▶ Source document:
Scott Marlow --- Novell, Inc.
Alex Fu --- Novell, Inc.
JGroups version 2.2.9 includes a new implementation of TCP_NIO which is compared against the performance of TCP (blocking) implementation.
The JGroups TCP protocol implementation requires a Java thread for handling every incoming connection because read/write operations are blocking. The JGroups TCP_NIO protocol is based on the “new I/O” (NIO) APIs which allow a Java thread to handle one or more connections in non-blocking mode. TCP_NIO should be more scalable for large clusters than TCP.
One way to avoid contention in a multi-threaded program is by not sharing variables between threads. This avoids the need to enter a synchronization block before reading or writing to the variable (improving scalability).
NOT SHARED |
COMMENT |
Read/Write Selector |
Each read/write handler thread has its own Selector for registering socket channels and determining socket channel read/write status. |
Header ByteBuffer |
The buffer for reading/writing the fixed size header can be reused by each read/write handler thread. By not sharing these buffers, avoid contention on a shared buffer pool that could have been used (at the cost of higher memory consumption). |
List of WriteRequest Buffers per connection |
Application threads put a request to write data into the Write Handler Queue. The Write Handler thread moves the request onto the WriteRequest list for which the Write Handler will process. |
Pending Write Count |
Keeps careful track of the number of pending write operations. Write Handler blocks on Write Handler Queue when this is zero otherwise on Selector.select(). |
The naive
expectation is that NIO doesn't require you to handle write
operations in a non-blocking fashion. After all, why shouldn't you
be able to enable non-blocking mode for a socket connection and only
handle read operations as non-blocking. The truth is when you enable
non-blocking mode, write operations will never block, whether you
register your interest in OP_WRITE or not. Failure to handle write
operations properly will result in a busy loop when writing to the
socket connection. Of course, TCP_NIO is handling write operations
as non-blocking operations.
NIO has the concept of a Selector which is a multiplexer of channels. The Selector “select()” returns an indication of which channels are ready (data is available to read or channel is ready for write operations). Socket connections have to be registered with the Selector along with the “interested in” bit mask. To indicate interest in write operations, “SelectionKey.OP_WRITE” is included in the Selector “register()” call. The call to “register()” may block for a while if another thread is in the middle of a call to the Selector “select()”. This can be a performance bottleneck in the NIO application. TCP_NIO deals with this by doing the Selector “register()” in the same thread that is already doing the Selector “select()”.

Extracted text data from pages:
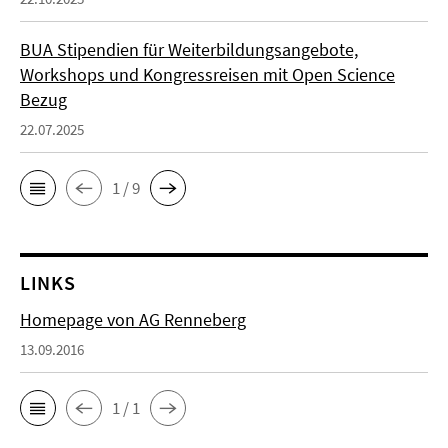
BUA Stipendien für Weiterbildungsangebote,
Workshops und Kongressreisen mit Open Science
Bezug
22.07.2025
1 / 9
LINKS
Homepage von AG Renneberg
13.09.2016
1 / 1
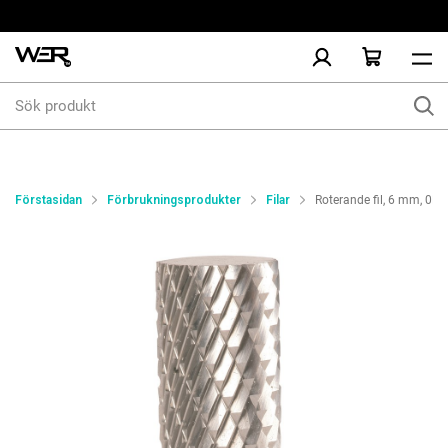
Sök
produkt
Förstasidan
Förbrukningsprodukter
Filar
Roterande fil, 6 mm, 0L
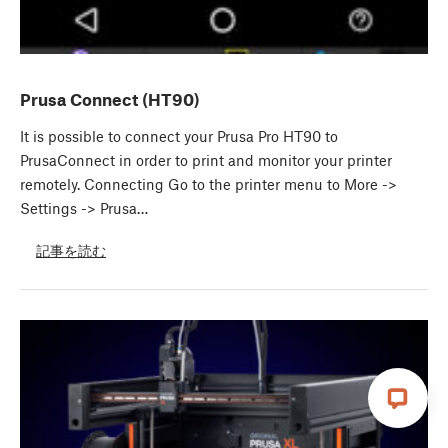
Prusa Connect (HT90)
It is possible to connect your Prusa Pro HT90 to
PrusaConnect in order to print and monitor your printer
remotely. Connecting Go to the printer menu to More ->
Settings -> Prusa…
記事を読む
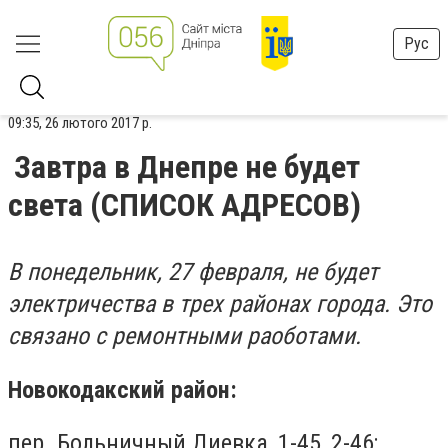
Рус
09:35, 26 лютого 2017 р.
Завтра в Днепре не будет
света (СПИСОК АДРЕСОВ)
В понедельник, 27 февраля, не будет
электричества в трех районах города. Это
связано с ремонтными раоботами.
Новокодакский район:
пер. Больничный Диевка, 1-45, 2-46;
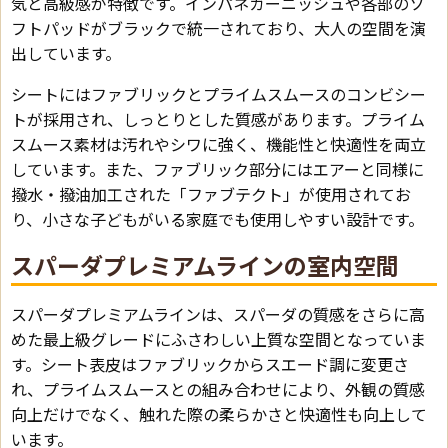
気と高級感が特徴です。インパネガーニッシュや各部のソ
フトパッドがブラックで統一されており、大人の空間を演
出しています。
シートにはファブリックとプライムスムースのコンビシー
トが採用され、しっとりとした質感があります。プライム
スムース素材は汚れやシワに強く、機能性と快適性を両立
しています。また、ファブリック部分にはエアーと同様に
撥水・撥油加工された「ファブテクト」が使用されてお
り、小さな子どもがいる家庭でも使用しやすい設計です。
スパーダプレミアムラインの室内空間
スパーダプレミアムラインは、スパーダの質感をさらに高
めた最上級グレードにふさわしい上質な空間となっていま
す。シート表皮はファブリックからスエード調に変更さ
れ、プライムスムースとの組み合わせにより、外観の質感
向上だけでなく、触れた際の柔らかさと快適性も向上して
います。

▶ Exercise prompt:
Please write the next part of the JGroups TCP_NIO text above, picking up right after its final sentence.

▶ Result below:
After the write operation is completed, TCP_NIO leaves the socket connection registered but clears the OP_WRITE flag (it is enabled before the next write). This minimizes the number of times that the socket connection is registered with the Selector. Alternative is to register/cancel the socket with the Selector every time a write operation needs to happen (performance will suffer with this approach).
For read operations, TCP_NIO always wants to know when there is data to be read. The “SelectionKey.OP_READ” is included in the Selector “register()” call and left enabled until the socket connection is closed.
TCP_NIO creates separate threads for reading/writing from/to the socket connections. NIO allows a single thread to handle many different “registered” socket connections, however, NIO only deals with NIO type events. Other event sources also need to be handled in the NIO reader/writer threads.
The read handling threads need to deal with the following events {Data_Available, New_Connection }. The ReadHandler thread learns of Data_Available event by calling the Selector “Select()” call. The ReadHandler learns of New_Connection by reading from a queue that contains “new connection” event notifications. The read handler code has a hard time servicing the queue as most time is spent blocking in the Selector “select()” call. The ReadHandler does a special dance, to accommodate. After each read operation, the queue is serviced if and only if there are New_Connection events in it. The other part of the dance is to issue a Selector “wakeup()” call right after adding a New_Connection to the queue, ensuring that the event is processed in a timely fashion.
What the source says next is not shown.